-- Directive --
In the listing below, find the line containing "industry self-regulatory program" and the line containing "You have the". Repeat exactly those two lines and every line between them, nothing more.
════════
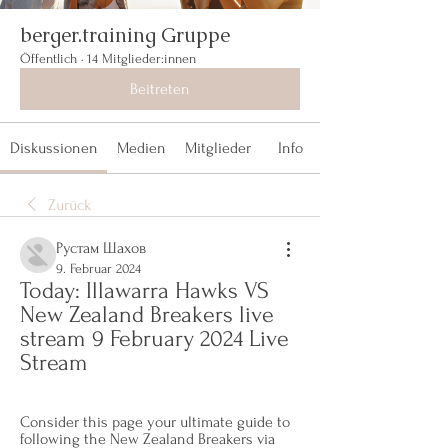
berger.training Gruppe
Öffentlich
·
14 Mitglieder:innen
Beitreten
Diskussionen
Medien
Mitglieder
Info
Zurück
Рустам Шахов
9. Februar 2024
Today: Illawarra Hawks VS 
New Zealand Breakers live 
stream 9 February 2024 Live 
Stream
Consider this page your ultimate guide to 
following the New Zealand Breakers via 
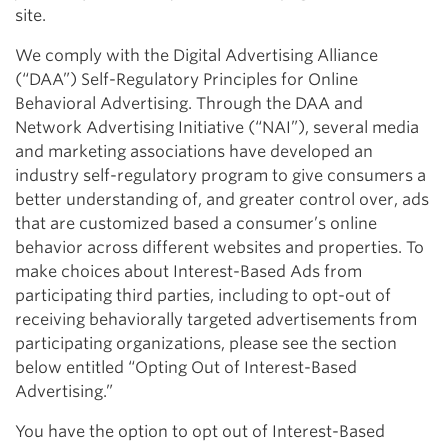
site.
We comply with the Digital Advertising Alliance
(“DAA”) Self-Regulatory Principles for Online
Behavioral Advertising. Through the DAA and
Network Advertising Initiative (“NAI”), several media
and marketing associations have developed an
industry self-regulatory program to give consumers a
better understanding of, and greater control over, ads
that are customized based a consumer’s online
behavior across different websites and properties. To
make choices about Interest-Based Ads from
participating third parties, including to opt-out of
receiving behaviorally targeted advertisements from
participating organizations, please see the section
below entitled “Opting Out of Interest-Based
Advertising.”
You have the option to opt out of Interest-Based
════════
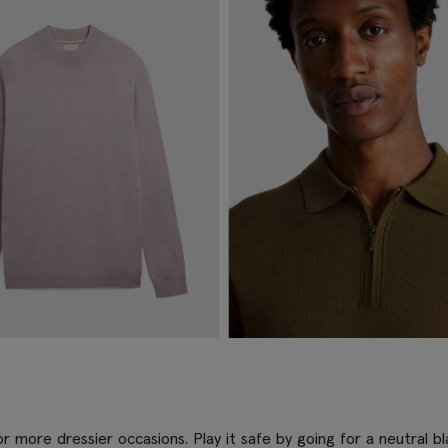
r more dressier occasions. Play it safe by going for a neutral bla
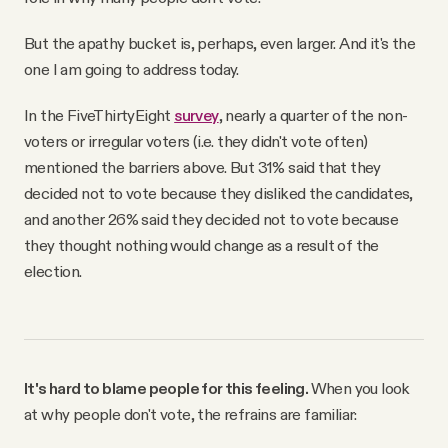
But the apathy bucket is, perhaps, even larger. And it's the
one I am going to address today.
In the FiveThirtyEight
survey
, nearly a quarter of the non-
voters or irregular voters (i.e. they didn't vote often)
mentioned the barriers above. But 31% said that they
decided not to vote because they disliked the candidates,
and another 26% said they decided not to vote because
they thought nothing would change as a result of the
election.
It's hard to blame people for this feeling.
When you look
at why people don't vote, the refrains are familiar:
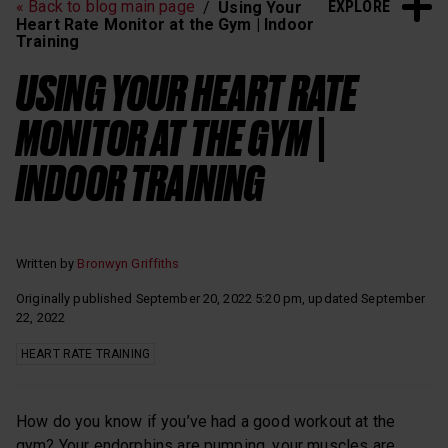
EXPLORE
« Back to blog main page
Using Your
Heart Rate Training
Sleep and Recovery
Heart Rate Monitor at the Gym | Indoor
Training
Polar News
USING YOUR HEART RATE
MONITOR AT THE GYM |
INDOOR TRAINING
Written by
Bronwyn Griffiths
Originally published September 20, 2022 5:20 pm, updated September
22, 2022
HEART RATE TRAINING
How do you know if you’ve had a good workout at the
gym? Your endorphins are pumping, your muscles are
════════
-- Your response --
industry self-regulatory program to give consumers a
better understanding of, and greater control over, ads
that are customized based a consumer’s online
behavior across different websites and properties. To
make choices about Interest-Based Ads from
participating third parties, including to opt-out of
receiving behaviorally targeted advertisements from
participating organizations, please see the section
below entitled “Opting Out of Interest-Based
Advertising.”
You have the option to opt out of Interest-Based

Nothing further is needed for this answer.